Many schools create a sense of urgency by telling parents and students to submit loan applications as quickly as possible, cautions Chany, but students need not choose a lender by the May 1 deadline for accepting or declining financial aid offers. "Fear is a powerful motivator," says Chany. "The mentality of the schools is, 'We are dealing with 18-year-olds. They need to be scared to take action.'" But students and parents have anywhere between one and three months to shop around for a lender after accepting their financial aid package, and they can call a school's financial aid office to find out the exact deadline for submitting loan applications.
Doing Your Due Diligence
Understanding the differences between various federal loans—from 5% fixed-interest-rate Perkins loans to subsidized and unsubsidized Stafford loans at a fixed rate of 6.8%—is a critical step. The U.S. Education Dept. (http://studentaid.ed.gov) offers a guide to federal student aid that identifies and defines the range of federal loan options (see BusinessWeek.com, 6/27/06, "Five Ways to Manage Your Student Debt").
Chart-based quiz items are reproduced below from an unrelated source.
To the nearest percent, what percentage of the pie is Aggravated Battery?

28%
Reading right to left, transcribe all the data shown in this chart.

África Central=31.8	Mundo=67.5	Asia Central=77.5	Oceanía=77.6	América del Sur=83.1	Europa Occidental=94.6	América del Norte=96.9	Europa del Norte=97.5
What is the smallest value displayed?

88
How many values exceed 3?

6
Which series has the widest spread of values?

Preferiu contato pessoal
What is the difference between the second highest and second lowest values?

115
Cross-referencing rates on a lending comparison site can be useful, but such sites should not be the only place borrowers go. "There isn't a Web site that we are aware of that is without financial ties," cautions Shireman. Finaid.org, for example, is sponsored by Citibank and includes links to the lender's site.
A fixed-rate alternative to private companies—state-run lenders or education financing authorities—exist in a number of states, including Missouri, Massachusetts, and Connecticut. They often offer reasonable and secure rates that allow borrowers to avoid private lenders altogether, says Chany. Information on local education-financing authorities is available on state government Web sites.
Private loans should be a second choice to federal loans say the financial aid experts, as private loans are less transparent and often rely on variable rather than fixed rates. Borrowers should compare interest rates rather than payments, getting quotes from a handful of companies before settling on one, says Shireman. "It's very important to do your homework, not just what you're told," Chany says. "You need to slam the doors, kick the tires, see what you are getting into."